You started with that lone $10 bet. Upon splitting the 8's you added a second $10 wager, for a total of $20 on the table. Of the two new cards dealt, one was a King, which gave you a comfortable King/8 total of 18, with which you stood. The other card was yet a third 8, which enabled you to split yet again, so you put down another $10 bet. Your bets down now totaled $30.

Two new cards were dealt to you; one was a 3 and the other an Ace. With an 8/3 count of 11 you doubled-down, and bet still another $10 on the hand. Total bets down now: $40. Here's that last (and controversial) move, your doubling-down on the 8/Ace count—normally a comfortable 19—gambling on the dealer going bust with that deadly 6 as his up-card.

With this last $10 bet you now have parlayed your original $10 wager to an impressive $50—on a table situation where the odds are in your favor. Here you have the dealer sitting with the worst possible up-card a blackjack dealer can have.

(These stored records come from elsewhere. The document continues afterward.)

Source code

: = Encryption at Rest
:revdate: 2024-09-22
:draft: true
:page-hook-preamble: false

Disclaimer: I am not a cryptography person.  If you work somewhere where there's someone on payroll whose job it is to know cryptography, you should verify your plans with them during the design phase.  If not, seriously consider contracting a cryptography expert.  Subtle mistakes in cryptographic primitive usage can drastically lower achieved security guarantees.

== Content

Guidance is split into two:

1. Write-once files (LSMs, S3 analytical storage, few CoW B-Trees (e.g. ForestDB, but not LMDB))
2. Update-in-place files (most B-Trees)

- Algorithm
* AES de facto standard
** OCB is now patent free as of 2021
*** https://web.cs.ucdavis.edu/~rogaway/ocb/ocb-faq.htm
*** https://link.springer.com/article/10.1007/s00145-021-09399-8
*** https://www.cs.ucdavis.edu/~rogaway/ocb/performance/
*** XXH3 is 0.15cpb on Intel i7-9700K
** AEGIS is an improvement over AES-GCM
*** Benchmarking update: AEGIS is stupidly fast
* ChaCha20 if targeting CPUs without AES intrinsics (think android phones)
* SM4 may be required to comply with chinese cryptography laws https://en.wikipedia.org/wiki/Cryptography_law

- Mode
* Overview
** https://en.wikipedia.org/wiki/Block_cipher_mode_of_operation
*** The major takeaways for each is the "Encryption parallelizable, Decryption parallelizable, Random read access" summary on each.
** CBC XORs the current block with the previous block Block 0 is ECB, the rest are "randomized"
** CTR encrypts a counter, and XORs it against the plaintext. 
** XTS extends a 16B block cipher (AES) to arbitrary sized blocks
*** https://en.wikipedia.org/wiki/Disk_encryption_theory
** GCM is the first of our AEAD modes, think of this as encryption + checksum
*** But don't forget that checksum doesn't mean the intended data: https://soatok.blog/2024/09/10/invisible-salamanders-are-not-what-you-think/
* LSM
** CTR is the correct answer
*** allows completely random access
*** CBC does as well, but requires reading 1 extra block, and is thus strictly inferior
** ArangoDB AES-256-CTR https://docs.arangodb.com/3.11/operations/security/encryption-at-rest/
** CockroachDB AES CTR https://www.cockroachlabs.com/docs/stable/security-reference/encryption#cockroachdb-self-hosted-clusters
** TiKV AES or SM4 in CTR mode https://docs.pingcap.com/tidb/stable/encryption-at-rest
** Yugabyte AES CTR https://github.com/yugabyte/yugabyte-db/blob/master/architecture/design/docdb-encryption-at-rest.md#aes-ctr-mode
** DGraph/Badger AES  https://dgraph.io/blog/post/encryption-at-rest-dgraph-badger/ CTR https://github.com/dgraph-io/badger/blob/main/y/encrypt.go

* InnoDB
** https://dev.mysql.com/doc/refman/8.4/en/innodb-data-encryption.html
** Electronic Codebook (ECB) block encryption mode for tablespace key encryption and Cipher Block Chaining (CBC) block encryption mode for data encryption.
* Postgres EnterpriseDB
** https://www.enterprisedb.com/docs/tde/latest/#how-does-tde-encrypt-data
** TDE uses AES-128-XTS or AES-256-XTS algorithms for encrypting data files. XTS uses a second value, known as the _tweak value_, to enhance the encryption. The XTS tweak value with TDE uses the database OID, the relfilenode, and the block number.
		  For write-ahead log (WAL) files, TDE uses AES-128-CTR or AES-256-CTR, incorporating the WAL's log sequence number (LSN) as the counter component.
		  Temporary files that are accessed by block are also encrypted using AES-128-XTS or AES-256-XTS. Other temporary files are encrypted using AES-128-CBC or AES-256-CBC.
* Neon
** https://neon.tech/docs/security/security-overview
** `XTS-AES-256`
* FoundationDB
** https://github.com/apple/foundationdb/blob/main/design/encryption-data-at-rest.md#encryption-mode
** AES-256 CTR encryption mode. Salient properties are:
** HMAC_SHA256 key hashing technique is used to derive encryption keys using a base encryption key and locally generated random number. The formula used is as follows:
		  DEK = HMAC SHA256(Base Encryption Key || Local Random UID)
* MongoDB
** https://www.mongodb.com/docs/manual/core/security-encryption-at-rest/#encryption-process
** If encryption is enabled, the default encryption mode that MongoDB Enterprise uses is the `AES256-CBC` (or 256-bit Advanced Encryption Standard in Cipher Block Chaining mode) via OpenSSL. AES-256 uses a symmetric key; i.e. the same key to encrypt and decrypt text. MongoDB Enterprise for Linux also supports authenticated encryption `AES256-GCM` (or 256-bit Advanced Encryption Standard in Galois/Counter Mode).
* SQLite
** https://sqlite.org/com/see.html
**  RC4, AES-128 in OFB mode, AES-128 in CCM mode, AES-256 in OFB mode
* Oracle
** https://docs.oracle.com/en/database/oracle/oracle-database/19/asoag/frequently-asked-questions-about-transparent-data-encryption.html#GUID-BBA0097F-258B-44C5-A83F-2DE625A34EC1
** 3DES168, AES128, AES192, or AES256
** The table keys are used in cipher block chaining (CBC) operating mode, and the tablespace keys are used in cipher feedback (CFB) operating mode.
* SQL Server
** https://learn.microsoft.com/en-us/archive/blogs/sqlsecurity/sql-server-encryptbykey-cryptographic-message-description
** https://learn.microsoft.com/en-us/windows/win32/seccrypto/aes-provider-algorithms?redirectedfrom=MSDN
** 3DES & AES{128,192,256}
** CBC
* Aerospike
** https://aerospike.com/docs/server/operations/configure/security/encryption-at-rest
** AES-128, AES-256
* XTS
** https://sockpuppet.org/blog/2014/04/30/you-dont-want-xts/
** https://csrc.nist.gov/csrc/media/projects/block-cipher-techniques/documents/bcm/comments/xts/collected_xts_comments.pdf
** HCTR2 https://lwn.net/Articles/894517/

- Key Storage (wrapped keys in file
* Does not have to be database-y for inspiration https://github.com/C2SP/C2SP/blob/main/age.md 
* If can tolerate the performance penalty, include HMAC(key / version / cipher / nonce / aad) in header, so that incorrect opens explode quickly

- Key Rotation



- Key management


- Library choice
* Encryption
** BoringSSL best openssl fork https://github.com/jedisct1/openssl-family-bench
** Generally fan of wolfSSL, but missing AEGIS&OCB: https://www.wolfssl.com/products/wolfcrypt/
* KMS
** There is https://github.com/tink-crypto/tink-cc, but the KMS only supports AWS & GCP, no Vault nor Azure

This is a perfect example of taking advantage of every opportunity you are dealt. The strong odds were in your favor, with the dealer's deadly 6 as his show card. Of course there is no iron-clad guarantee that you would win the hands, but you must always keep in mind that in gambling you always must take full advantage when the odds are in your favor. If you expect to leave the casino with their money, pal, that's the only way you can come out ahead in the long run.